** Source data follows **

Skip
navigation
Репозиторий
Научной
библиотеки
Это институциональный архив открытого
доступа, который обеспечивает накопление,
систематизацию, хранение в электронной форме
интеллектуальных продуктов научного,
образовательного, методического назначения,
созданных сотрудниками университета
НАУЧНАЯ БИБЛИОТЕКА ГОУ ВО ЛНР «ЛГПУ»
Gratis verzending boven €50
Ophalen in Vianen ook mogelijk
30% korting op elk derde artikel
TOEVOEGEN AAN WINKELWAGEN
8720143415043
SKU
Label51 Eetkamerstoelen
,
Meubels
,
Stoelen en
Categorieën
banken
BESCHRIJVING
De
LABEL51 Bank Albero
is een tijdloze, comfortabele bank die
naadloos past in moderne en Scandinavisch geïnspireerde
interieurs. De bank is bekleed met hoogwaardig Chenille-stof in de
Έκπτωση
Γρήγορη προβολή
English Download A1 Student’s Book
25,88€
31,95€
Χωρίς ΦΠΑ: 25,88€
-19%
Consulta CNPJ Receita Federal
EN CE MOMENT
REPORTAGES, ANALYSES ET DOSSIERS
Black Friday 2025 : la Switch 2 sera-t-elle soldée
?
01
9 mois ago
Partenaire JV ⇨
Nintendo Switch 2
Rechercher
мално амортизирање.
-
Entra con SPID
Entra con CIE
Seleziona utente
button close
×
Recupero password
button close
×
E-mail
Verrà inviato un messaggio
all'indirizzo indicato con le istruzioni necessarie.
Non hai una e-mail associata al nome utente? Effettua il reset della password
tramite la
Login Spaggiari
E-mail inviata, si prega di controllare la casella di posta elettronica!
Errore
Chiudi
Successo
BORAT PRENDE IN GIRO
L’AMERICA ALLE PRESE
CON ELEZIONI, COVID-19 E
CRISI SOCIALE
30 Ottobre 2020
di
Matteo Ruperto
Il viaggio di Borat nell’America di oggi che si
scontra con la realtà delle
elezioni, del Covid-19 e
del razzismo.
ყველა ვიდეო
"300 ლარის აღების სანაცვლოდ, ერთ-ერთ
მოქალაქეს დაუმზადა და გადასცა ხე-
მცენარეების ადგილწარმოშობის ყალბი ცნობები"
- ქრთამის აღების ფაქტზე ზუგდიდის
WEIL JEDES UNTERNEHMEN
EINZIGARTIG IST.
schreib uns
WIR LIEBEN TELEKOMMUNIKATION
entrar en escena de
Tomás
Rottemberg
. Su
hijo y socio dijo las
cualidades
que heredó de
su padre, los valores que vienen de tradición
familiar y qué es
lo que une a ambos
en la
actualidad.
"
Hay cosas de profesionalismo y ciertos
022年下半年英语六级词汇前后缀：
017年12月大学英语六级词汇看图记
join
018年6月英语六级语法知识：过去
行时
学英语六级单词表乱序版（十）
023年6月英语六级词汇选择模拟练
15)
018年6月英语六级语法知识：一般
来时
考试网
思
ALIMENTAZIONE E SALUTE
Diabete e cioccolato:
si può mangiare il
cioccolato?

** End of Source data **

Task description:
The answer must be every line of the records that contains the word "Switch".

Exercise answer:
Black Friday 2025 : la Switch 2 sera-t-elle soldée
Nintendo Switch 2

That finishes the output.